If you told me that your processing team turned around over a thousand widgets per day and that you just asked five people how long their last widget took to process: 28, 36, 24, 30 and 31 minutes. Now if I say that I predict your median process time is somewhere between 24 and 36 minutes you will probably think that’s a reasonable guess based on the few examples. However, if I then said I was over 93% sure of my prediction, you might think I was being rather over confident. Lets look at the maths behind why I can be so sure with so few data points.

So this is a concept I picked up from Douglas Hubbard’s book, How to Measure Anything. A fine read for anyone for whom measurement of things is important,. Especially in a business environment where very often people think something can’t be measured properly or, conversely, needs to be perfectly precise to be valuable.

So anyway, as explained in the book, the above situation and the precision expressed is actually fairly easy to reach. First of we need to remember that we’re talking about estimating the median of a range. The median, by it’s nature has half the values in the population greater than it and half less.

So what’s the chance of any one data point being above or below the median? Fifty-fifty for each. Just like a coin toss.

Now we’re predicting that the median lies between the smallest and the largest sampled value. That means for us to be wrong, every value would need to be above the true median or every value be below it. We just worked out the chance of that happening once so it’s trivial to work out the chance of it happening five times.

0.5 x 0.5 x 0.5 x 0.5 x 0.5 = 0.03125

So there is a 3.125% chance of getting all five sampled values above the median. There’s another 3.125% chance of them all being lower than the median. These two values combined are the probability that we were wrong in the prediction. So we can invert this figure to establish our confidence.

1 – (0.03125 + 0.03125) = 0.9375

So we have a 93.75% confidence that the sampled values weren’t all greater or all smaller than the median of the whole set of values. Or, put another way, than the median lies between the smallest and largest value of the sample set.

Want over 99% confidence? That’s only 8 data points. Lucky enough to have 20? You can push to 99.9998% certainty that the median will lie between the min and max values. Really though, this goes to show that as a guideline we can reach a good level of understanding with very little effort. That’s not to say the effort to get a better understanding is pointless. It may be very valuable. However, if the Rule of 5 gets you close enough you can save a lot of time and effort.

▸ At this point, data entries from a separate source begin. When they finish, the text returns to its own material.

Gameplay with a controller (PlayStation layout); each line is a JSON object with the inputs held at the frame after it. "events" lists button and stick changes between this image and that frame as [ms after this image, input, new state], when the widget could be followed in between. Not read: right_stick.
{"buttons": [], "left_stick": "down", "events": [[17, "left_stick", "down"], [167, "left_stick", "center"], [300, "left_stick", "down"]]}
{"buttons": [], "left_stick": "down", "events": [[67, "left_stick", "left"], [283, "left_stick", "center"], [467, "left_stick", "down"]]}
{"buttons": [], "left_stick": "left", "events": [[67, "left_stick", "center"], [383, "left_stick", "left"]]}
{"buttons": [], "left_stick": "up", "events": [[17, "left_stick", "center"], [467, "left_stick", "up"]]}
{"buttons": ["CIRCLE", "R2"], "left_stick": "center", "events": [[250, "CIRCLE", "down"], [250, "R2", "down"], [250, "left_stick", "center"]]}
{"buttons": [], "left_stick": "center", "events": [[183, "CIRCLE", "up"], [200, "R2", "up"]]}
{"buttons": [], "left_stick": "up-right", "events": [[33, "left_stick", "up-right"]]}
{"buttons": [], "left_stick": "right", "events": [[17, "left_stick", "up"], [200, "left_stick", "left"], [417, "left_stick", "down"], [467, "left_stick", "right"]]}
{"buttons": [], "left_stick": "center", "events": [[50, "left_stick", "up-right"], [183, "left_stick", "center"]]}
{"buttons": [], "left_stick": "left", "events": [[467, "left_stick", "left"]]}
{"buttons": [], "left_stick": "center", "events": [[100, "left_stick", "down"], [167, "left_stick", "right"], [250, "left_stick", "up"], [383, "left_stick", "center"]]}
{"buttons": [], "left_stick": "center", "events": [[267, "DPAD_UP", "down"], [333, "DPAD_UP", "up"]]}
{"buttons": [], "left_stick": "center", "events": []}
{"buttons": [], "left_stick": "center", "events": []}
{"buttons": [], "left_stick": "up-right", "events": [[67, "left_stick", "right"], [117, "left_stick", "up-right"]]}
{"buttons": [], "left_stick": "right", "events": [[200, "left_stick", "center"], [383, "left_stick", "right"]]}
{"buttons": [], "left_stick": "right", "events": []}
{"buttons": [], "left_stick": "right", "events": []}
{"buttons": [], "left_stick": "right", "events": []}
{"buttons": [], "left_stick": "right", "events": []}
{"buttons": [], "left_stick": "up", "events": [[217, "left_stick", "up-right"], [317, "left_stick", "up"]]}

It’s very easy for us as analysts to want more data – this isn’t a bad thing but we also need to appreciate the value of what we have. A small sample may not give us the precise answer we’re looking for but it can give us a range to work with. Even if this range is fairly large (my example was pretty consistent) it may provide us more information than we had before. This gives us a better position from which to make decisions or direct our efforts.